Decoder-Only Models (GPT-Style)

What Decoder-Only Means

A decoder-only model is a stack of transformer blocks where each block uses causally masked self-attention — no cross-attention, no encoder. Every token can only attend to tokens that came before it (including itself):

Input:  "The cat sat on"
        ↓ causal self-attention ↓
        each token attends LEFT only
Output: distribution over vocabulary for NEXT token
        Position 4 output → predicts "the" or "mat" etc.

The causal mask ensures that during training, position i cannot see positions i+1, i+2, ... This lets the model be trained and run autoregressively.

GPT Architecture

GPT (Generative Pre-trained Transformer) is the canonical decoder-only model:

Token Embeddings + Positional Encodings
        ↓
[Decoder Block 1]
  Masked Multi-Head Self-Attention
  Feed-Forward Network
  (Residual + LayerNorm at each step)
        ↓
[Decoder Block 2]
...
[Decoder Block N]
        ↓
Linear + Softmax → next-token probability distribution

No cross-attention exists because there is no encoder. The decoder attends only to itself.

Pretraining: Next-Token Prediction

GPT is pretrained with a simple objective — predict the next token given all previous tokens:

Input:   "The cat sat"
Target:  "cat sat on"   (input shifted right by 1)

At each position i:
  model sees tokens 0..i
  predicts token i+1

Loss: cross-entropy over ALL positions simultaneously
      (no masking of the loss, unlike MLM where only masked positions count)

This is called causal language modelling (CLM) or autoregressive language modelling. It's maximally data-efficient — every token in the sequence provides a training signal.

GPT Variants

| Model | Params | Key difference | |-------|--------|----------------| | GPT-1 | 117M | Original, 12 layers | | GPT-2 | 1.5B | Larger, zero-shot capabilities emerge | | GPT-3 | 175B | Few-shot learning from context only | | GPT-4 | ~1T est. | Multimodal, RLHF-aligned | | LLaMA 2 | 7B–70B | Open weights, grouped-query attention | | Mistral 7B | 7B | Sliding window attention, GQA | | Falcon | 7B–180B | Multi-query attention |

All use the same fundamental architecture: stacked causally-masked self-attention blocks.

Autoregressive Generation

At inference, the model generates one token at a time:

Python

import torch
import torch.nn.functional as F

def generate(model, prompt_ids, max_new_tokens=50, temperature=1.0):
    ids = prompt_ids.clone()

    for _ in range(max_new_tokens):
        # Forward pass on all tokens generated so far
        logits = model(ids)          # (1, seq_len, vocab_size)
        next_logits = logits[:, -1, :]  # last position only

        # Sample
        probs = F.softmax(next_logits / temperature, dim=-1)
        next_token = torch.multinomial(probs, num_samples=1)

        ids = torch.cat([ids, next_token], dim=1)

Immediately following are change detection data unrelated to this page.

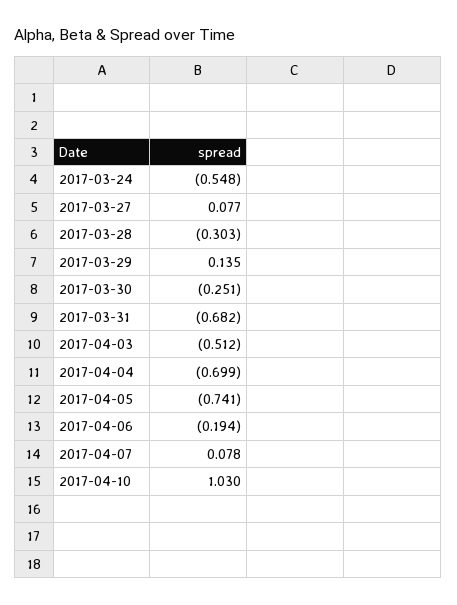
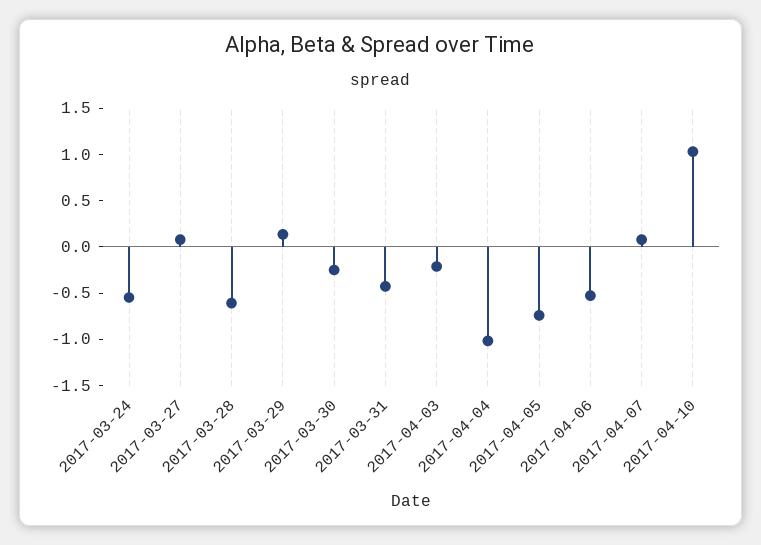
  {
    "2017-03-24": -0.548,
    "2017-03-27": 0.077,
-   "2017-03-28": -0.303,
+   "2017-03-28": -0.6,
    "2017-03-29": 0.135,
    "2017-03-30": -0.251,
-   "2017-03-31": -0.682,
+   "2017-03-31": -0.4,
-   "2017-04-03": -0.512,
+   "2017-04-03": -0.2,
-   "2017-04-04": -0.699,
+   "2017-04-04": -1,
    "2017-04-05": -0.741,
-   "2017-04-06": -0.194,
+   "2017-04-06": -0.5,
    "2017-04-07": 0.078,
    "2017-04-10": 1.03
  }

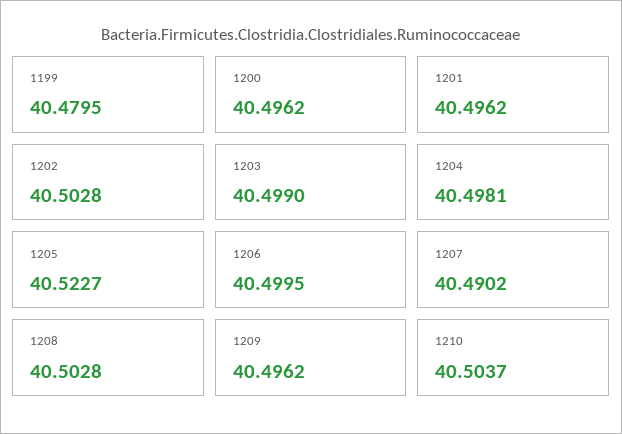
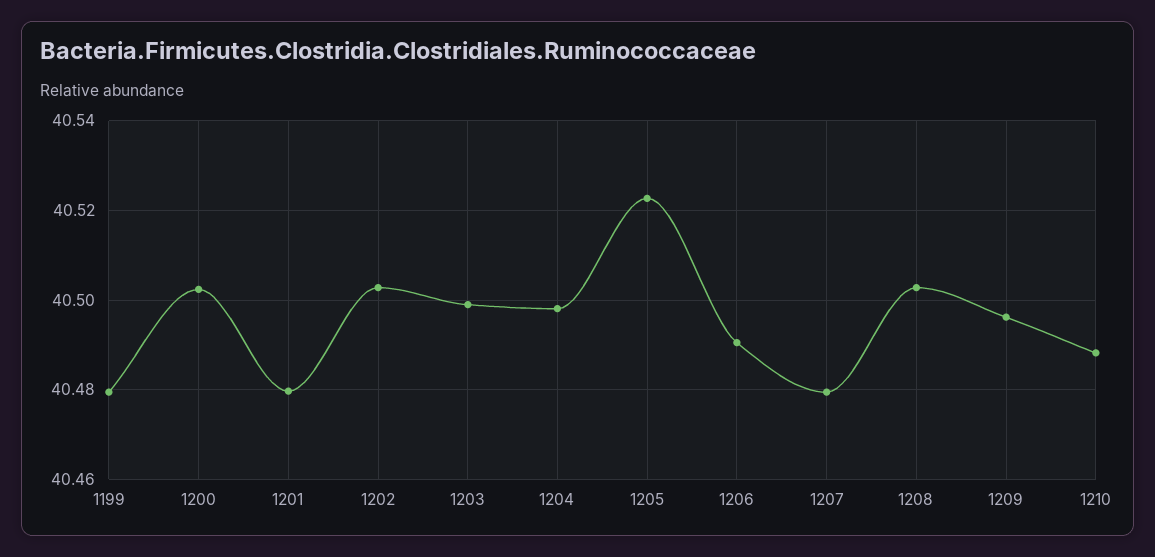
  {
    "1199": 40.4795,
-   "1200": 40.4962,
+   "1200": 40.502,
-   "1201": 40.4962,
+   "1201": 40.48,
    "1202": 40.5028,
    "1203": 40.499,
    "1204": 40.4981,
    "1205": 40.5227,
-   "1206": 40.4995,
+   "1206": 40.49,
-   "1207": 40.4902,
+   "1207": 40.48,
    "1208": 40.5028,
    "1209": 40.4962,
-   "1210": 40.5037
+   "1210": 40.488
  }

        if next_token.item() == model.eos_token_id:
            break

    return ids

Each step feeds all previously generated tokens back in. The KV cache avoids recomputing attention for already-processed tokens.

Decoder-Only vs Encoder-Only

| Property | Encoder-Only (BERT) | Decoder-Only (GPT) | |----------|---------------------|---------------------| | Attention | Bidirectional | Causal (left-only) | | Pretraining | Masked LM (15% masked) | Next-token prediction | | Output | Contextualised embeddings | Next-token distribution | | Context | Full sequence | Past tokens only | | Good for | Classification, NER, QA | Generation, chat, summarisation | | Cannot do natively | Generation | Rich bidirectional understanding |

Why Decoder-Only Dominates Modern LLMs

Despite the seemingly weaker unidirectional attention, decoder-only models dominate because:

Scale: Next-token prediction scales seamlessly with data and compute
Generality: Generation subsumes most tasks — even classification can be framed as "generate the label"
In-context learning: The autoregressive format naturally supports few-shot prompting
No architectural mismatch: No separate encoder/decoder to balance during training

Encoder-only models still win on tasks requiring rich bidirectional representations with small fine-tuning datasets (NER, sentence similarity).

Interview Answer

"Decoder-only models like GPT use causally masked self-attention — each token can only attend to past tokens, enabling autoregressive generation. They're pretrained with next-token prediction: given all previous tokens, predict the next one, with a loss signal at every position. At inference, tokens are generated one at a time, feeding each output back as the next input. They can't do bidirectional understanding natively, but their generality at scale makes them the dominant architecture for modern LLMs."